Copy out the text read from each of the rows below, putting "Moderador" wherever "Administrador" appears and changing nothing else. Leave out the pictures.

*****

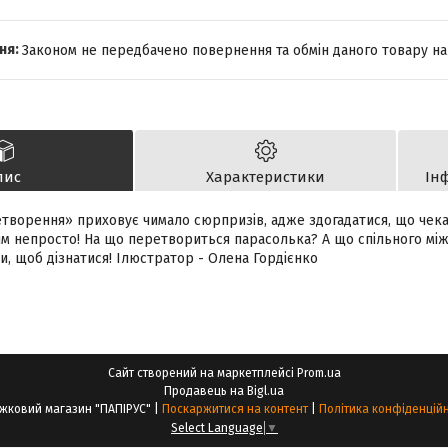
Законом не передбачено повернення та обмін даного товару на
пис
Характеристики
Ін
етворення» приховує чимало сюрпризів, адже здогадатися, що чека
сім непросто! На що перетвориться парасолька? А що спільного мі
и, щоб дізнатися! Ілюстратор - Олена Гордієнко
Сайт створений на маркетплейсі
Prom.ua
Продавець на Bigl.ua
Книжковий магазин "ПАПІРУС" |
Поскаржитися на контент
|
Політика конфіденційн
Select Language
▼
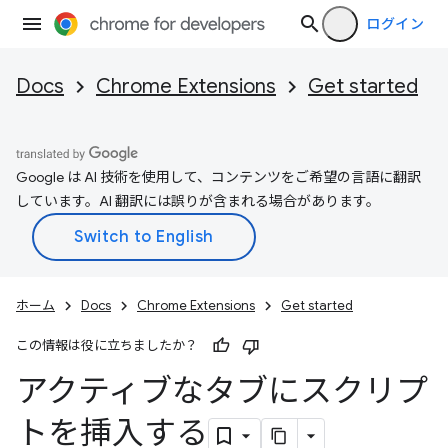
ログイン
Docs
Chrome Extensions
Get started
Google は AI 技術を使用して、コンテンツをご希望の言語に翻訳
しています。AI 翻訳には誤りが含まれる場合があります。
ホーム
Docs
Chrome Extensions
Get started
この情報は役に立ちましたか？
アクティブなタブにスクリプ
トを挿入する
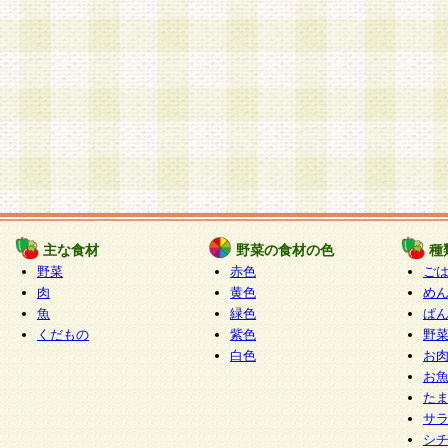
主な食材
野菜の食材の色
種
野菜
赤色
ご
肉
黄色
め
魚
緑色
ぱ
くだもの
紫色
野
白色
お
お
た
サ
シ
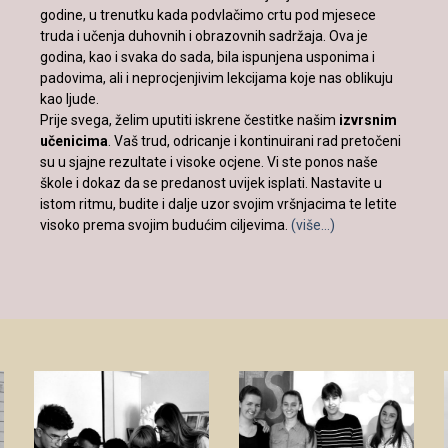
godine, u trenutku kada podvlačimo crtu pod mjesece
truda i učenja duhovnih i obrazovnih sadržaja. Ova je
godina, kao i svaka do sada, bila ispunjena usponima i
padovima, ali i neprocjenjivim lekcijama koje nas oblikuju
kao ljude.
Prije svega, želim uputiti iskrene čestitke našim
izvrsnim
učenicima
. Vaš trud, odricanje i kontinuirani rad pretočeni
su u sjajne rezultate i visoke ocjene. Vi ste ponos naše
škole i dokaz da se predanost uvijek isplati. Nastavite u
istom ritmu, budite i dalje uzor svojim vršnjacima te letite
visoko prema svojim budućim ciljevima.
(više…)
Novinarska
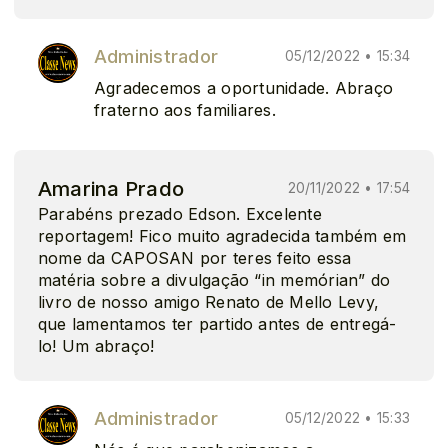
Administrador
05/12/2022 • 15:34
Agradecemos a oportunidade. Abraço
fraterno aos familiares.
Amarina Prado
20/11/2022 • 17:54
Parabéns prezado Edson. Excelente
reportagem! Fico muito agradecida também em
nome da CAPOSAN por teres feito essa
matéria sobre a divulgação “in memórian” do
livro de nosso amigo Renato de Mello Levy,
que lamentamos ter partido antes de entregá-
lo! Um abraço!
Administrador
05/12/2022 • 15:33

*****

→ Problem solution
Законом не передбачено повернення та обмін даного товару на
пис
Характеристики
Ін
етворення» приховує чимало сюрпризів, адже здогадатися, що чека
сім непросто! На що перетвориться парасолька? А що спільного мі
и, щоб дізнатися! Ілюстратор - Олена Гордієнко
Сайт створений на маркетплейсі
Prom.ua
Продавець на Bigl.ua
Книжковий магазин "ПАПІРУС" |
Поскаржитися на контент
|
Політика конфіденційн
Select Language
▼
ログイン
Docs
Chrome Extensions
Get started
Google は AI 技術を使用して、コンテンツをご希望の言語に翻訳
しています。AI 翻訳には誤りが含まれる場合があります。
ホーム
Docs
Chrome Extensions
Get started
この情報は役に立ちましたか？
アクティブなタブにスクリプ
トを挿入する
主な食材
野菜の食材の色
種
野菜
赤色
ご
肉
黄色
め
魚
緑色
ぱ
くだもの
紫色
野
白色
お
お
た
サ
シ
godine, u trenutku kada podvlačimo crtu pod mjesece
truda i učenja duhovnih i obrazovnih sadržaja. Ova je
godina, kao i svaka do sada, bila ispunjena usponima i
padovima, ali i neprocjenjivim lekcijama koje nas oblikuju
kao ljude.
Prije svega, želim uputiti iskrene čestitke našim
izvrsnim
učenicima
. Vaš trud, odricanje i kontinuirani rad pretočeni
su u sjajne rezultate i visoke ocjene. Vi ste ponos naše
škole i dokaz da se predanost uvijek isplati. Nastavite u
istom ritmu, budite i dalje uzor svojim vršnjacima te letite
visoko prema svojim budućim ciljevima.
(više…)
Novinarska
Moderador
05/12/2022 • 15:34
Agradecemos a oportunidade. Abraço
fraterno aos familiares.
Amarina Prado
20/11/2022 • 17:54
Parabéns prezado Edson. Excelente
reportagem! Fico muito agradecida também em
nome da CAPOSAN por teres feito essa
matéria sobre a divulgação “in memórian” do
livro de nosso amigo Renato de Mello Levy,
que lamentamos ter partido antes de entregá-
lo! Um abraço!
Moderador
05/12/2022 • 15:33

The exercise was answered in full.